A remuneração dos serviços de abastecimento de água na França: exemplo para o Brasil?

Patrícia Albuquerque Vieira, Tarin Cristino Frota Mont'Alverne

Resumo


As constituições e os tratados internacionais têm consagrado o acesso à água potável e ao saneamento básico como direitos fundamentais imprescindíveis à dignidade humana. Objetiva-se chamar atenção para a escassez de água potável e de esgotamento sanitário no Brasil, que, aliados à reformulação normativa do saneamento básico, em 2020, sobremaneira no que atine à ampliação da atuação da iniciativa privada no setor, pode culminar em um agravamento da situação. Para que os riscos sejam visualizados empiricamente, optou-se por analisar o modelo francês, que garante o acesso universal a esses direitos, além de possuir uma longa história de privatização e remunicipalização da água. Com isso em vista, questiona-se se Lei nº 14.026/2020 é capaz de promover o alcance universal à água potável e ao saneamento básico no Brasil até 2033, ano proposto pela própria norma. O método empregado é o dedutivo e o procedimento é o monográfico, sendo utilizada a modalidade de pesquisa bibliográfica.

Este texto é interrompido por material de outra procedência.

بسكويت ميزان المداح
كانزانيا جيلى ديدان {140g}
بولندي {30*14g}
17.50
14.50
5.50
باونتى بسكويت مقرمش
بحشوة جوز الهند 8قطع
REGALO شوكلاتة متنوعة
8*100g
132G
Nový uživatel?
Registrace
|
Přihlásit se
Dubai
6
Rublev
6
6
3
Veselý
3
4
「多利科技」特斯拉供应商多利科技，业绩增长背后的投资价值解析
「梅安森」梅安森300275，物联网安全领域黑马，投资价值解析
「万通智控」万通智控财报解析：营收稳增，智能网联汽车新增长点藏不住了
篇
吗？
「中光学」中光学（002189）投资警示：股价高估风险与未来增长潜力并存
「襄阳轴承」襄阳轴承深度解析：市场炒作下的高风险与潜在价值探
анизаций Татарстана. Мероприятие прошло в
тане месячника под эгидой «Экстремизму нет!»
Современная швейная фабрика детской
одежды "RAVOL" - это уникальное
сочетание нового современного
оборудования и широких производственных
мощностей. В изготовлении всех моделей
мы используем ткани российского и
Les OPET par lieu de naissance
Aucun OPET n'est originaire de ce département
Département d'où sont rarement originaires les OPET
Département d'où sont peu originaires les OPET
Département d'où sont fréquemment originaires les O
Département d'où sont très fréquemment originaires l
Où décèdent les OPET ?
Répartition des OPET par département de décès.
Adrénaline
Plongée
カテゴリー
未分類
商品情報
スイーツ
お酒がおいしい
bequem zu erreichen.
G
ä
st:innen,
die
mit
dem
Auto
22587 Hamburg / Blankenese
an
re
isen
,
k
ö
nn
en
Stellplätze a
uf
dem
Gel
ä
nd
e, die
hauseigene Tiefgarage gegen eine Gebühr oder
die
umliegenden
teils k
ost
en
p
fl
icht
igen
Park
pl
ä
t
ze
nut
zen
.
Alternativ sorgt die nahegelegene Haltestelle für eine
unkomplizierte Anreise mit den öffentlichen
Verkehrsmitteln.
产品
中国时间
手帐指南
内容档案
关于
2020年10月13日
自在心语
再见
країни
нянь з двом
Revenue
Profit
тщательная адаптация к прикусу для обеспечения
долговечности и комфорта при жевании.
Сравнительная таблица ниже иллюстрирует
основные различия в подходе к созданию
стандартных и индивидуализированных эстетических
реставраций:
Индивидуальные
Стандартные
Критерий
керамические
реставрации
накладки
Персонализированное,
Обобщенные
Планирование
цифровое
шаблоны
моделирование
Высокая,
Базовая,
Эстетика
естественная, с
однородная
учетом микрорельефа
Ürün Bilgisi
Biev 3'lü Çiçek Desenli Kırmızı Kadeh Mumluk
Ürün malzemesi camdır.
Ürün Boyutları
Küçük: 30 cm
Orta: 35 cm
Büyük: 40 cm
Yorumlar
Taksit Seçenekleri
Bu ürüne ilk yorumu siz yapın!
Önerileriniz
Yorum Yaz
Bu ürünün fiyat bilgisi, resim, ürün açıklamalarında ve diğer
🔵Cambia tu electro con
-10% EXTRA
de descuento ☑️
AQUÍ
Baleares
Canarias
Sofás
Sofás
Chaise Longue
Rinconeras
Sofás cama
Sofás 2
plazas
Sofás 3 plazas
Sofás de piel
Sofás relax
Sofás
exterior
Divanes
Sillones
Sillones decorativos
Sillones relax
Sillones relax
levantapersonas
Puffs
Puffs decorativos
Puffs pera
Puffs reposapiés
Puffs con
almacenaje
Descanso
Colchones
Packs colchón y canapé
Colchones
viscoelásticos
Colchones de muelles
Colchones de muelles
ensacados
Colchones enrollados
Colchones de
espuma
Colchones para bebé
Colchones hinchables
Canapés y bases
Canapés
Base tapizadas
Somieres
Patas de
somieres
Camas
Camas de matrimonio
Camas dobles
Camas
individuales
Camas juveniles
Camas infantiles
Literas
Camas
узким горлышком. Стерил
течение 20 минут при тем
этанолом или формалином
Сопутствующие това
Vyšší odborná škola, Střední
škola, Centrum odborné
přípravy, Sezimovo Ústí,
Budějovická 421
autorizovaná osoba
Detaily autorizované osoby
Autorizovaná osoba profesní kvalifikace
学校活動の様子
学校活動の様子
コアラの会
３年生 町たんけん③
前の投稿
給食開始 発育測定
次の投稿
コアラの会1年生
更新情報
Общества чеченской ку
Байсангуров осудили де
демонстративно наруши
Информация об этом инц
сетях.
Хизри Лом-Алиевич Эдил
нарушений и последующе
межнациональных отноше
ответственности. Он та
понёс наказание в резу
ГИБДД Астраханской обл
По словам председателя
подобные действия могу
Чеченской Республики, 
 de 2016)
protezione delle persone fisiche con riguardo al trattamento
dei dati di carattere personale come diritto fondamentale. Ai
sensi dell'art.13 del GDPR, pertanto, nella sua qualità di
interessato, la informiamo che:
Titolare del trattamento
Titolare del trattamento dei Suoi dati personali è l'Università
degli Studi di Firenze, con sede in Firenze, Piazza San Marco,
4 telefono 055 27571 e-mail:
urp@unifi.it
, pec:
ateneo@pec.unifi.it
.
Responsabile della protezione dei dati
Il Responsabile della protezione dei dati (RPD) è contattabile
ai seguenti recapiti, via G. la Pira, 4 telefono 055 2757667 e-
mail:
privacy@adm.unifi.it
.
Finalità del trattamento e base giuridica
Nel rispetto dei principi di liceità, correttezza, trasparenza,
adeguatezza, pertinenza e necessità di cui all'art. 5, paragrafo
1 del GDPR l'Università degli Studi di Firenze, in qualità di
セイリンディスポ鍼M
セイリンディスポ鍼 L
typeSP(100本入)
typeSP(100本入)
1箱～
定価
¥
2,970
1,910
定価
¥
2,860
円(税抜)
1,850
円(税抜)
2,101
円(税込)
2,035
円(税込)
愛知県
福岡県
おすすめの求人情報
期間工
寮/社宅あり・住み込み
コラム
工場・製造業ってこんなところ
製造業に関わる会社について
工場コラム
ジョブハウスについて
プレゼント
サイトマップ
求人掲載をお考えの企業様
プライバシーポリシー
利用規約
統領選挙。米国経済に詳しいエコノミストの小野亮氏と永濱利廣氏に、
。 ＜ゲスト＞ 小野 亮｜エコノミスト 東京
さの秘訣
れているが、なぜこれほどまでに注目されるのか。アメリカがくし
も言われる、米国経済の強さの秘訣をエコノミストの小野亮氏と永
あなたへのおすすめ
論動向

O resultado aponta para uma possível regressão dos direitos humanos provocada essencialmente e em decorrência da privatização dos serviços, com efeitos na ineficiência, no controle da qualidade, na abrangência e na redução da participação popular.

Palavras-chave


Crise hídrica; Acesso à água potável e ao saneamento básico; Lei nº 14.026/2020; Acesso universal à água potável e ao saneamento na França; Gestão da água.